## ACTIVITY
Write out the text of all the entries below word for word and leave out the pictures.

-- TASK DATA follows --

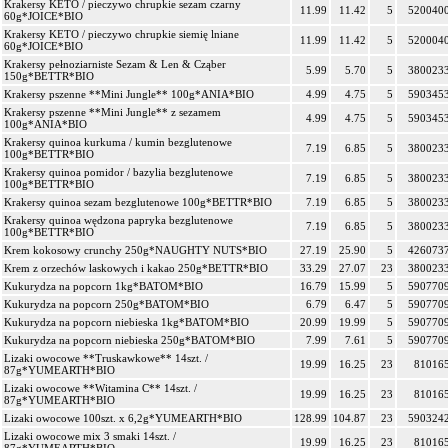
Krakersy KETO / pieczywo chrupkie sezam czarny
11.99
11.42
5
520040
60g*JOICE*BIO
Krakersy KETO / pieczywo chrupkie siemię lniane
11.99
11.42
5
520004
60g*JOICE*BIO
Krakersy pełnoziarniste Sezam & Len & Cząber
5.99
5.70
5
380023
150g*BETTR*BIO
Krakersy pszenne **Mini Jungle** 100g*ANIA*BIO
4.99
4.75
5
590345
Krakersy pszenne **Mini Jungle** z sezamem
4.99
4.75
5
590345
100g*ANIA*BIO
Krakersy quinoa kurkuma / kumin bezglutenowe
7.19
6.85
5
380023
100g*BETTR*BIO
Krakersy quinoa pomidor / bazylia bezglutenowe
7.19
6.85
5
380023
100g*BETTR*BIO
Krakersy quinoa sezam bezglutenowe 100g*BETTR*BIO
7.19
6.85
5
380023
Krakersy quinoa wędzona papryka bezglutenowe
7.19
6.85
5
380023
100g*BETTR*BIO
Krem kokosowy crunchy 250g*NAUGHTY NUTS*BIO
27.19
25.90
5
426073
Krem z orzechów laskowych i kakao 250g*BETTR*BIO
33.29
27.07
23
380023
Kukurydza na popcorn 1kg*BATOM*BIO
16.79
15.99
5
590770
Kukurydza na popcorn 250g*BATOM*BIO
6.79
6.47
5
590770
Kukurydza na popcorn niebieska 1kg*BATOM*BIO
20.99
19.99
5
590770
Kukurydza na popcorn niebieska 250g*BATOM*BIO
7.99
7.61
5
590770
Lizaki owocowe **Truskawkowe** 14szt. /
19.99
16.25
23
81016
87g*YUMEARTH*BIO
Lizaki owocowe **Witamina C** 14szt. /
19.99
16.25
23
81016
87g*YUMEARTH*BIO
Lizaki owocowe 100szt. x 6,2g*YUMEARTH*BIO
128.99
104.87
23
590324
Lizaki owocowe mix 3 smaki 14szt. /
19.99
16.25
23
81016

-- TASK DATA concluded --

## WRITTEN RESPONSE
Krakersy KETO / pieczywo chrupkie sezam czarny
11.99
11.42
5
520040
60g*JOICE*BIO
Krakersy KETO / pieczywo chrupkie siemię lniane
11.99
11.42
5
520004
60g*JOICE*BIO
Krakersy pełnoziarniste Sezam & Len & Cząber
5.99
5.70
5
380023
150g*BETTR*BIO
Krakersy pszenne **Mini Jungle** 100g*ANIA*BIO
4.99
4.75
5
590345
Krakersy pszenne **Mini Jungle** z sezamem
4.99
4.75
5
590345
100g*ANIA*BIO
Krakersy quinoa kurkuma / kumin bezglutenowe
7.19
6.85
5
380023
100g*BETTR*BIO
Krakersy quinoa pomidor / bazylia bezglutenowe
7.19
6.85
5
380023
100g*BETTR*BIO
Krakersy quinoa sezam bezglutenowe 100g*BETTR*BIO
7.19
6.85
5
380023
Krakersy quinoa wędzona papryka bezglutenowe
7.19
6.85
5
380023
100g*BETTR*BIO
Krem kokosowy crunchy 250g*NAUGHTY NUTS*BIO
27.19
25.90
5
426073
Krem z orzechów laskowych i kakao 250g*BETTR*BIO
33.29
27.07
23
380023
Kukurydza na popcorn 1kg*BATOM*BIO
16.79
15.99
5
590770
Kukurydza na popcorn 250g*BATOM*BIO
6.79
6.47
5
590770
Kukurydza na popcorn niebieska 1kg*BATOM*BIO
20.99
19.99
5
590770
Kukurydza na popcorn niebieska 250g*BATOM*BIO
7.99
7.61
5
590770
Lizaki owocowe **Truskawkowe** 14szt. /
19.99
16.25
23
81016
87g*YUMEARTH*BIO
Lizaki owocowe **Witamina C** 14szt. /
19.99
16.25
23
81016
87g*YUMEARTH*BIO
Lizaki owocowe 100szt. x 6,2g*YUMEARTH*BIO
128.99
104.87
23
590324
Lizaki owocowe mix 3 smaki 14szt. /
19.99
16.25
23
81016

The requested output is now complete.